REQUIRED ACTION 1
Answer these questions about the chi2 thread.
(a) What must be true of a bin for Chi2Var to skip it?
(b) What did the poster find removes a very large part of the discrepancy between the two methods?
(c) With 0-entry bins, which two DataError settings does the poster say RooChi2Var works with?
REQUIRED ACTION 2
Repeat word for word the part of the chi2 thread running from "And from your" down to "with 0 entry?".

DOCUMENT EXCERPT
And from your point of view, which method would you recommend to use, or do you think calculating chi2 with rougher binning to reduce the number of 0-entry bins would be better?

Ah some additional thoughts, numbers given by RooChi2Var are always larger than those given by chisquare(), do you think RooChiVar in fact only skips bins with expected = 0 && observed = 0? (Could you take a look here?, which in my example expected entries are always larger than 0 (the smallest would be ~0.01 but well, it is not 0). If so, the difference on raw chi2 maybe can be explained since RooChi2Var still sums every bins when chisquare() skips bins with 0 entry?

Thanks a lot for your help!


Thanks you so much!


It should make a difference only if the 2nd derivative is large. Do you see strong changes of the curvature?

For what exactly? If you just want to fit, the absolute value of chi2 is irrelevant, you only need relative changes. Zero bins shouldn’t be a problem.

Yes, both data and model need to be zero for Chi2Var to skip the bin.

Hi Stephan,

Thanks for your reply!

Sorry that I have not been clear on what I am doing. So I am trying to use chi2 as a methods of GoF test, so I think the absolute value is needed here.

And yes I found that a very large part of the discrepancy can be taken care of if we exclude the empty bins from ndof. After that, two methods gave me extremely close results. But I also noticed that this is only the case for unweighted samples. For weighted samples, do you have suggestions on how to choose between those two?



My first idea is that there shouldn’t be a big difference if the samples are weighted. As long as data and prediction are zero (irrespective of the weight), the bins are skipped. The weights obviously have an impact on the uncertainties of the bin contents, but this is taken into account when you switch the errors to SumW2. See here for the switch:

Hi Stephan,

Ah yes but the problem is that RooChi2Var with DataError(RooAbsData::SumW2) would not work if weighted data still have 0-entries. The plotting is fine to choose SumW2 but I think RooChi2Var only works with DataError(RooAbsData::Poisson) and DataError(RooAbsData::Expected) when we have 0-entry bins.


I don’t think so. SumW2 definitely works to retrieve errors. Did you try to run it? What’s the output? There might be a programming error in the Chi2Var, but empty bins should just be skipped if both data and prediction are empty. If only the error is zero, there’s obviously a problem, but with SumW2 the error can only be zero if the prediction is zero.

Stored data
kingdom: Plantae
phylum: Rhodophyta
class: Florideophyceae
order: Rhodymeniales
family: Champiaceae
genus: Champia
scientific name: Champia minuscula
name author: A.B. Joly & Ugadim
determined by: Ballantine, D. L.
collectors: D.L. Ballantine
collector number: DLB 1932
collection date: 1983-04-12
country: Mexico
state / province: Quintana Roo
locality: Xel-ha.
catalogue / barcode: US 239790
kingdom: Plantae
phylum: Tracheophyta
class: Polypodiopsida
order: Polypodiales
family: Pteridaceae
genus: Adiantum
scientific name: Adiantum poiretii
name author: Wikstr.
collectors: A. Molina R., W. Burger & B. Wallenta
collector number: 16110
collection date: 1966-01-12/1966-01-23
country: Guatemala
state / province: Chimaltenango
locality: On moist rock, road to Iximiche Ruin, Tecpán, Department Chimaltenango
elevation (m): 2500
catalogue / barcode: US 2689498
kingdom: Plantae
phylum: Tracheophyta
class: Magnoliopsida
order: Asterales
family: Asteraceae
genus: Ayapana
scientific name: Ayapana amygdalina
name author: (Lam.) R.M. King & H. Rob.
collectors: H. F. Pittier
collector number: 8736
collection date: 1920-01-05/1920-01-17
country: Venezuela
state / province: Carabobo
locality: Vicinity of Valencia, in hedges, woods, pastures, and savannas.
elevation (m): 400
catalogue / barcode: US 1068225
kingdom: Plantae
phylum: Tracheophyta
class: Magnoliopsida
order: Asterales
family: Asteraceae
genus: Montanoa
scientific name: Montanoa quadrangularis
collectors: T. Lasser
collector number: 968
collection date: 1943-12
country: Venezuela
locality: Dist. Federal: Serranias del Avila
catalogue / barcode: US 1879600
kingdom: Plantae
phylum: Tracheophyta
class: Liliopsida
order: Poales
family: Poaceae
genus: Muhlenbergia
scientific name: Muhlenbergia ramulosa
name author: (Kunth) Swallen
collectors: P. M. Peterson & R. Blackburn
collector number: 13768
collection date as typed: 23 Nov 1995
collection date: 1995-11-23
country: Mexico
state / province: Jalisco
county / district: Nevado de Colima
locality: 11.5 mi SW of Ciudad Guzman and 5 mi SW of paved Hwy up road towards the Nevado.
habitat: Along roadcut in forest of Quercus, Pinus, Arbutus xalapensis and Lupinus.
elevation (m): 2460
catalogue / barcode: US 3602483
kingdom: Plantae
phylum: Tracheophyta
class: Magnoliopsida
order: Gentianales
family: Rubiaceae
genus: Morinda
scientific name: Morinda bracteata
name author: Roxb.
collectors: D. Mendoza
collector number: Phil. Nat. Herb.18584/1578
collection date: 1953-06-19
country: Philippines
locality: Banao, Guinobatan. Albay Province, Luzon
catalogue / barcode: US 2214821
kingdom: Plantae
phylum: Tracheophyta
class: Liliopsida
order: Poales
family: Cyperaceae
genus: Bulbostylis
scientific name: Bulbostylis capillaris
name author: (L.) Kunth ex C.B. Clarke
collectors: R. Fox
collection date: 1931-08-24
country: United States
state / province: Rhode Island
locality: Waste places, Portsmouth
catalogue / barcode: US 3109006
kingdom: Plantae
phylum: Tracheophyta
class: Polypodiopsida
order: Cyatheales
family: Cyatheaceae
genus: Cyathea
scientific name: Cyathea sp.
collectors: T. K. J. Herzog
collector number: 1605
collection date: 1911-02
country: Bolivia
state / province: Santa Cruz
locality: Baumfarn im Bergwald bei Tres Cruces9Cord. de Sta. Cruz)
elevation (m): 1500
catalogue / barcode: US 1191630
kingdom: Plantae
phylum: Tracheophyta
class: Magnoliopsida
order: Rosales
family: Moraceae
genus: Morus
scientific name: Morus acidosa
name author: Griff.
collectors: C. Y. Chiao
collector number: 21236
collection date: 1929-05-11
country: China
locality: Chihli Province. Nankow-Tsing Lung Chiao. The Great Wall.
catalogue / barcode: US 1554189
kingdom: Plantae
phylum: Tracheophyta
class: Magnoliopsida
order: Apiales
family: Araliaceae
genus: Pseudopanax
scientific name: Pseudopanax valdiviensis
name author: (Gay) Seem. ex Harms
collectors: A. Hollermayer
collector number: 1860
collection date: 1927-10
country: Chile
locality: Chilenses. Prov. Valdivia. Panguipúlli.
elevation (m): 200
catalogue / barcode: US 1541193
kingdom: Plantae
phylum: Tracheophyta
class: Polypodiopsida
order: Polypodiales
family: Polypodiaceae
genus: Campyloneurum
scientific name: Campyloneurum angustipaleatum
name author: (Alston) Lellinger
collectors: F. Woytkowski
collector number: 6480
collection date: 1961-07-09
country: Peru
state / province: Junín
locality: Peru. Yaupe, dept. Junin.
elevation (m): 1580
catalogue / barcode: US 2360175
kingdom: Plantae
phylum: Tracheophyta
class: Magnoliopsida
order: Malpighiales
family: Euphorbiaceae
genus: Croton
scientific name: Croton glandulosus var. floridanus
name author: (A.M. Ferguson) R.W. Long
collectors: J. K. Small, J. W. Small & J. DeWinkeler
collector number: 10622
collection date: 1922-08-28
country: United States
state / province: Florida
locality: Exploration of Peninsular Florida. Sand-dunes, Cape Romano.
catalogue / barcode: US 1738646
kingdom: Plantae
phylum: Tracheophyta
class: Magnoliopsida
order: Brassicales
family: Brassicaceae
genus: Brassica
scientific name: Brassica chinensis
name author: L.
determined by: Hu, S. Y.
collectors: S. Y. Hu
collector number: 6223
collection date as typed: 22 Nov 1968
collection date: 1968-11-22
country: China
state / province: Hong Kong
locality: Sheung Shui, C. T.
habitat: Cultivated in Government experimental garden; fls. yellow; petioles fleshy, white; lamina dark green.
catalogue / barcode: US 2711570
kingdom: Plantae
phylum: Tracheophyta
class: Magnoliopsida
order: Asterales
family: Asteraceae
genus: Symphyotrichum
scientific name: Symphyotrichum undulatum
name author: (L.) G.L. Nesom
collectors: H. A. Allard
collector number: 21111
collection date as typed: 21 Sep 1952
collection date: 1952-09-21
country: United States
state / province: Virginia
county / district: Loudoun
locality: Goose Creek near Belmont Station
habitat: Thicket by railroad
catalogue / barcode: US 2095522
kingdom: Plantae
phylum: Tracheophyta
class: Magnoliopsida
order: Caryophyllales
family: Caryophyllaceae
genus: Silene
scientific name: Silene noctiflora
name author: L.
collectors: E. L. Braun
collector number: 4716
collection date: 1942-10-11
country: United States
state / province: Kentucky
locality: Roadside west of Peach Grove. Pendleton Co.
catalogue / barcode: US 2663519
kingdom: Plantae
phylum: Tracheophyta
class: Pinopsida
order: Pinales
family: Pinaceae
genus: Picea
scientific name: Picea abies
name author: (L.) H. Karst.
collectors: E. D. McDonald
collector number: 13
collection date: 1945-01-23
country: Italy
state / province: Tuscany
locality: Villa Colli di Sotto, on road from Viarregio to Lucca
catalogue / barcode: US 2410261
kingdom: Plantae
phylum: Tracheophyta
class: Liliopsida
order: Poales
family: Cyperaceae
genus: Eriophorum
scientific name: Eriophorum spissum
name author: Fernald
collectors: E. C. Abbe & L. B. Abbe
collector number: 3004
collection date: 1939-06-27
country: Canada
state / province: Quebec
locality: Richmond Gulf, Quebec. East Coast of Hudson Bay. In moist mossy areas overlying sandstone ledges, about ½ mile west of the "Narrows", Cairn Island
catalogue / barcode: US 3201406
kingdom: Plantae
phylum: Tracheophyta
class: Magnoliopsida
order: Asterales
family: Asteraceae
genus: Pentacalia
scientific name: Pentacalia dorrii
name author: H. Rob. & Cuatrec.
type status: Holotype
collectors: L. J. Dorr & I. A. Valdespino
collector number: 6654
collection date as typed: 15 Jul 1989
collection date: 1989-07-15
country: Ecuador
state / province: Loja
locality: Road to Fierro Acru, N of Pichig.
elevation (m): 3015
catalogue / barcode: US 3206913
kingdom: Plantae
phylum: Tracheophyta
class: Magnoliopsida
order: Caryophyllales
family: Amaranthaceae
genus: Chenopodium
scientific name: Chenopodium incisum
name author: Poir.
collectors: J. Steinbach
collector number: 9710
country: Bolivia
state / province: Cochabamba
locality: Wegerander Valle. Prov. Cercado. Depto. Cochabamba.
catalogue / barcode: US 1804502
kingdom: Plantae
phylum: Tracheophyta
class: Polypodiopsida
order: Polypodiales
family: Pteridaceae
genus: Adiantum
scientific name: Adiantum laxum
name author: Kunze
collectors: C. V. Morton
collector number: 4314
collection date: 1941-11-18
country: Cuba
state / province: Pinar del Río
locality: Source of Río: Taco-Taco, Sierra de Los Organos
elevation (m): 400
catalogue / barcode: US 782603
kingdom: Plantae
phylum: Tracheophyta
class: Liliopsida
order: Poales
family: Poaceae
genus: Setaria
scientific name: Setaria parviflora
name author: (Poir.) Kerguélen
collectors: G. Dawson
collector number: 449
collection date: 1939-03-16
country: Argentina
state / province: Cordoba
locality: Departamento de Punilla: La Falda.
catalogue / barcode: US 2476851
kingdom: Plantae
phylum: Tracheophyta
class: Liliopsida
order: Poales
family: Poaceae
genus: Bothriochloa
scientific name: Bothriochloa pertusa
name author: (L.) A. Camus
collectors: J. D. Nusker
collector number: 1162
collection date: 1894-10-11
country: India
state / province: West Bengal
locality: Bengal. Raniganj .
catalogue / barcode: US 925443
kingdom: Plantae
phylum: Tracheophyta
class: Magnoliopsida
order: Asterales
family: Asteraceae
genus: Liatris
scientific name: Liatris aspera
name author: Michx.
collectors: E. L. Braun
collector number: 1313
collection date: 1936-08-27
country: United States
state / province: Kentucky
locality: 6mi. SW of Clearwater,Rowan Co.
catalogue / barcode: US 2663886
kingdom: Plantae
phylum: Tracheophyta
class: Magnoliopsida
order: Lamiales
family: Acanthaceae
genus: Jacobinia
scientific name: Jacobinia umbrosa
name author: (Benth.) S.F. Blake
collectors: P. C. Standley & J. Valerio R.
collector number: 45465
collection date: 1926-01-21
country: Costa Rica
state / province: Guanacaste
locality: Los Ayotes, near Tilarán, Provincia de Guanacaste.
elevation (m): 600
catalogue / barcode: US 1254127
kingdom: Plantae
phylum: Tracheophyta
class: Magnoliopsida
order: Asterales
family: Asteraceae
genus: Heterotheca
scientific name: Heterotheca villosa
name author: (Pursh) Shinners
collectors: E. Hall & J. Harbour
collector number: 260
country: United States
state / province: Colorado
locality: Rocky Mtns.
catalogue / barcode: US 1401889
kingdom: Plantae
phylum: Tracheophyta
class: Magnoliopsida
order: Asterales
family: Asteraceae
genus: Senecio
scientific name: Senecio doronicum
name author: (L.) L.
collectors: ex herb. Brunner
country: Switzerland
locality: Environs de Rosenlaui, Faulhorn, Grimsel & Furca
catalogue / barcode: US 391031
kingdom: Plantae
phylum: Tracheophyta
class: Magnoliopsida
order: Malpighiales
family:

SOLUTION 1
(a) Both the data and the model must be zero in that bin.
(b) Excluding the empty bins from ndof.
(c) DataError(RooAbsData::Poisson) and DataError(RooAbsData::Expected).

SOLUTION 2
And from your point of view, which method would you recommend to use, or do you think calculating chi2 with rougher binning to reduce the number of 0-entry bins would be better?

Ah some additional thoughts, numbers given by RooChi2Var are always larger than those given by chisquare(), do you think RooChiVar in fact only skips bins with expected = 0 && observed = 0? (Could you take a look here?, which in my example expected entries are always larger than 0 (the smallest would be ~0.01 but well, it is not 0). If so, the difference on raw chi2 maybe can be explained since RooChi2Var still sums every bins when chisquare() skips bins with 0 entry?